Improved motor function was measured by the primary endpoint of increased distance on the 6-Minute Walking Test (6MWT) for those study subjects able to ambulate and complete the test. The assessment during the open-label extension phase of the study was achieved by comparing those subjects who had been receiving eteplirsen for the full 96 weeks to those who had initially been on placebo but then placed on eteplirsen after 24 weeks (the placebo/delayed treatment cohort).
This portion of the study showed a significant difference between the full-treatment (n=6) and placebo/delayed treatment cohort (n=4). Full-treatment subjects walked an average 71 meters further than the placebo-delayed treatment subjects (p<0.001). For full-duration eteplirsen boys, an approximate overall 5% decline was seen in walking distance over the period studied. The placebo-delayed treatment children declined initially but then stabilized when placed on eteplirsen, showing less than 10 meters of decrease in walking distance on the 6MWT.

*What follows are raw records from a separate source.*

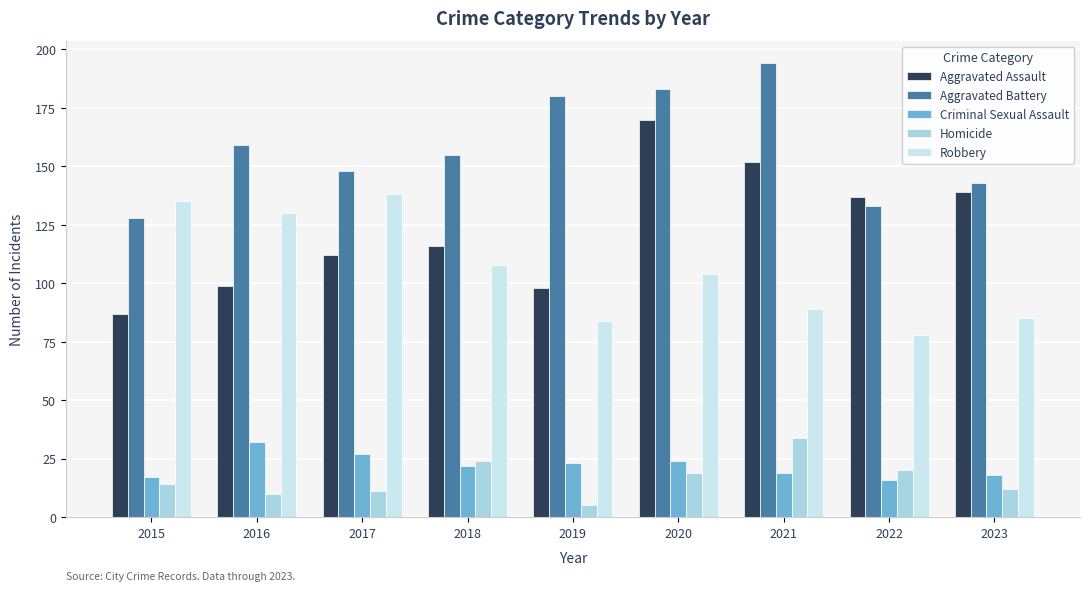

How many groups of bars are there?

9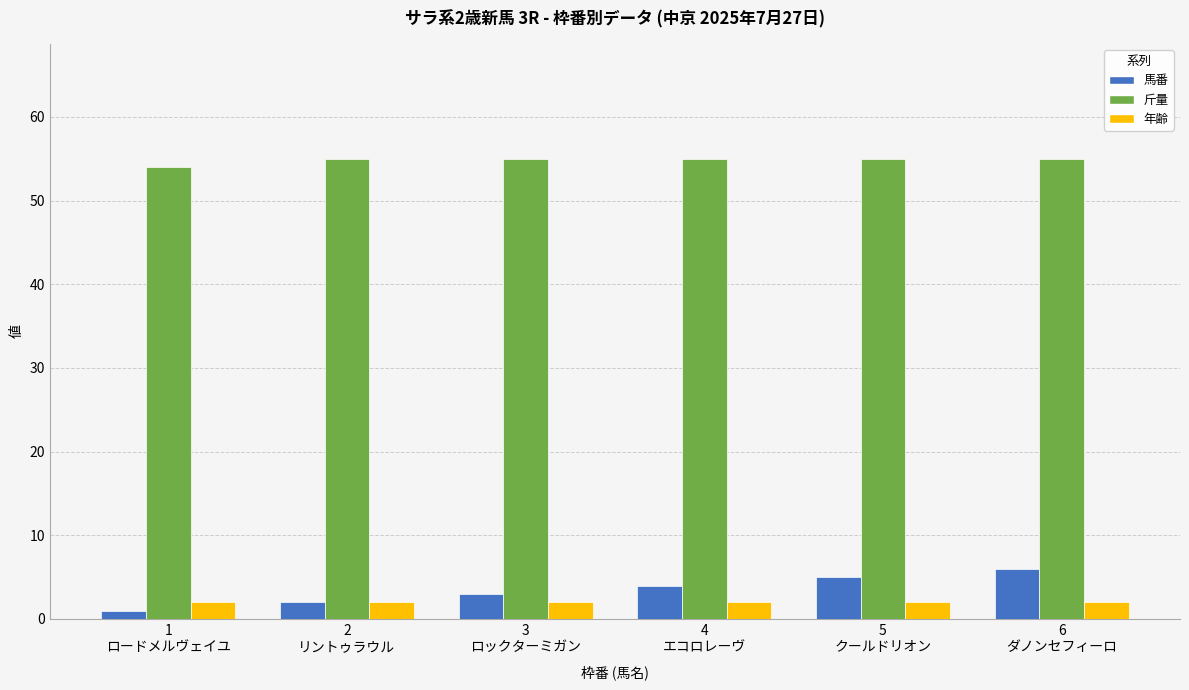

What is the greatest value displayed?

55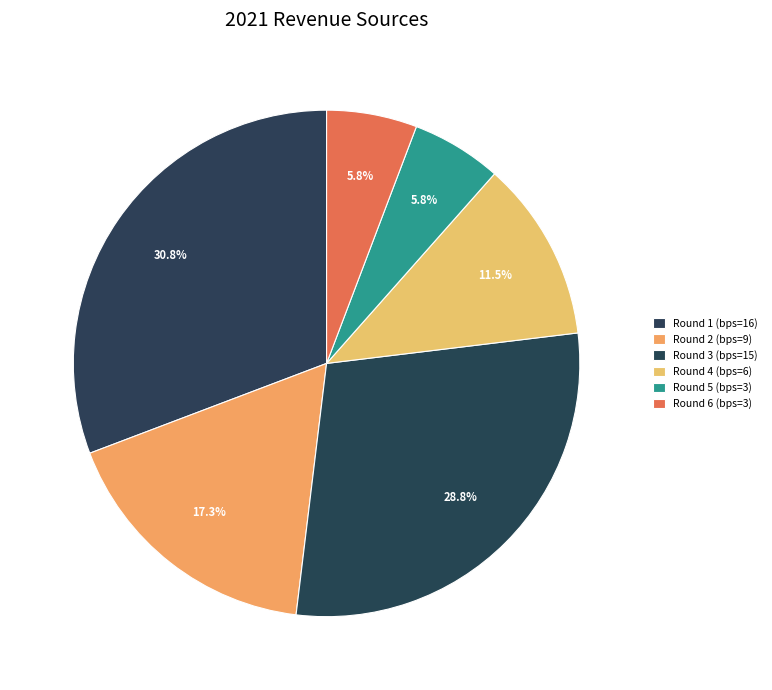

How much of the chart is everything except Round 3 (bps=15)?

71.2%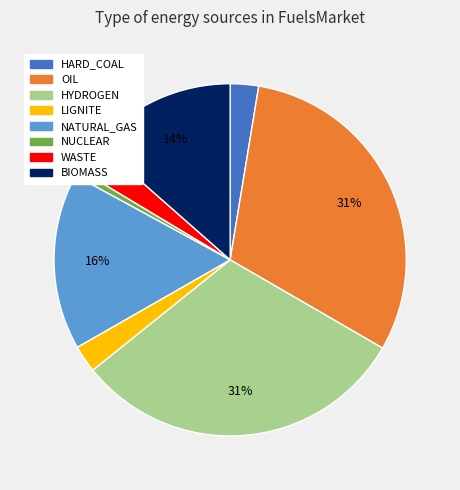

How many segments does this pie chart have?

8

Though not the primary focus of this presentation, investigators also used muscle biopsy to document production and accretion of novel dystrophin. At week 48 of treatment, subjects on full-duration eteplirsen treatment demonstrated dystrophin-positive muscle fibers at a level 47.0% of normal (P<0.001), while the placebo-delayed treatment subjects also had increased presence of dystrophin-positive muscle fibers after 24 weeks of treatment at week 48 (38.3%, p</= 0.009).
The study drug was well tolerated with no significant adverse events reported over the nearly two years of administration. Subjects will be followed and 6MWT results and treatment-related adverse events collected and reported for 164 weeks of treatment.